Quantified risk estimate (2/2): What data, what tools?
If we have seen in a previous article the predominance of FAIR in the world of quantification, another article published here in early June (detailing the FAIR method in its second part) emphasizes the care to be taken in the method workflow, whose results of the calculations (possibly being automated) allow to obtain precise values. .
However, how to model these different FAIR input data? How to compute with these data? Are there tools to simplify their collection or estimate their quality, and what efforts do they require to be implemented?
Having seen previously how trustworthy the risk quantification method was in its processes, let’s now see how the inevitable part of subjectivity can be isolated, and which facilitators can help to obtain reliable results.
The FAIR fuel: data
The risk analysis proposed by FAIR (according to the standardization document published by openGroup) is carried out in four stages:
- At first, in a fairly conventional way, it is a question of specifying the scope of the examined risk : what is the asset (subject to risk), what is the threat context (agent and scenario), and what is the loss event (the dreaded event in terms of losses);
- The second step (called Evaluate Loss Event Frequency) aims at collecting all the frequency data related to the loss event (and thus intimately linked to the threat agent). This consists of collecting the values for the left branch of the arborescence below.
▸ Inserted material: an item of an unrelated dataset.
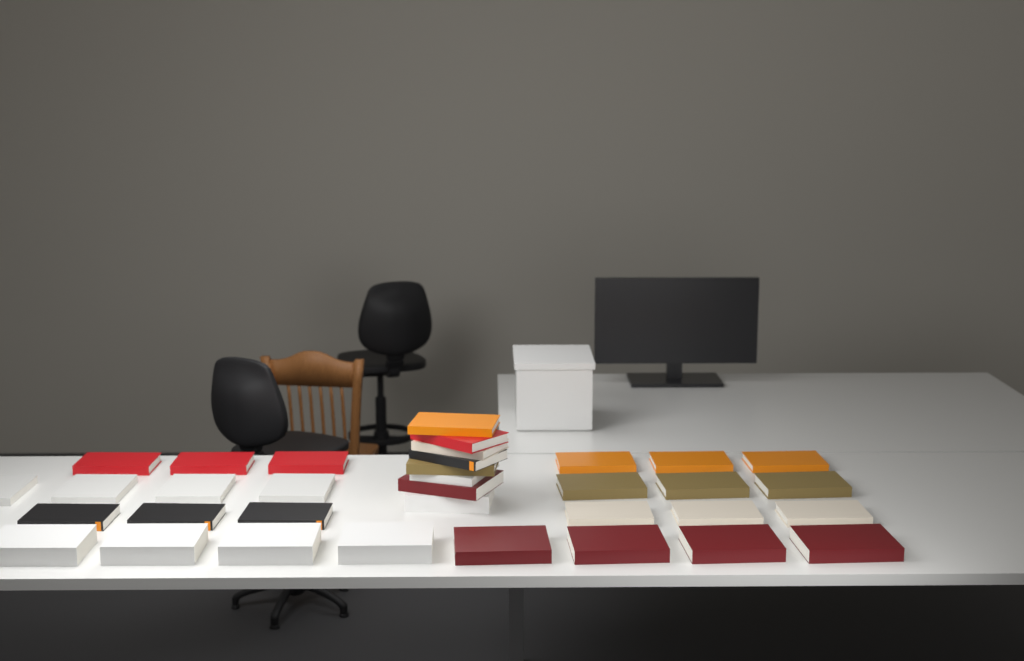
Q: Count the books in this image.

- The third one (called Evaluate Loss Magnitude), because it assesses the loss, is focused on the asset. It is then a question of estimating the various primary losses (i.e. the inevitable loss in case of risk occurrence) and secondary (or possible loss, i.e. not occurring systematically when the risk advent). Its goal is to collect the values of the right branch in the tree below.
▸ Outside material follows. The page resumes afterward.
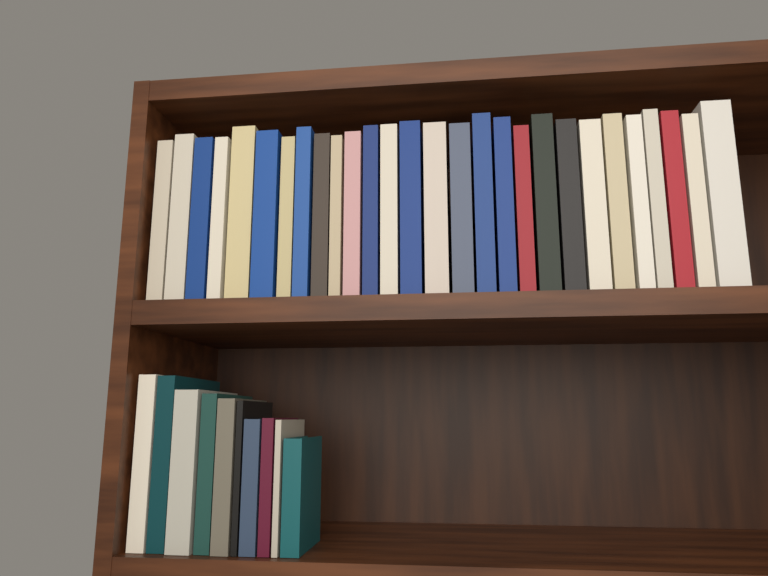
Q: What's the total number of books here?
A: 38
- Finally, the last step (called Derive and Articulate Risk) consists in merging the collected data as defined in the FAIR tree by the various calculations, to obtain the result in the form of usable outputs.
Link between FAIR analysis and taxonomy
Without detailing more the taxonomy, already discussed in the article presented before2, one can note that the standard analysis of a single risk requires seven data (corresponding to the elements at the base of the tree):
- Contact frequency;
- Possibility of action;
- Threat capability;
- Resistance strength;
- Primary loss magnitude;
- Secondary loss magnitude;
- Secondary loss event frequency.
It should be added that FAIR invites to decline losses (primary and secondary) into six categories (in order to ease and accurate estimate of the loss):
- The production losses: related to the interruption of the service produced by the asset;
- The response cost: related to the incident response;
- The replacement costs: related to the replacement of damaged constituents of the asset;
- The fine/judgement costs: related to fines, court fees and legal proceedings;
- The financial impact on competitive advantage: related to the impact on the organization in its sector;
- The reputation costs: related to the impact on the public image of the organization.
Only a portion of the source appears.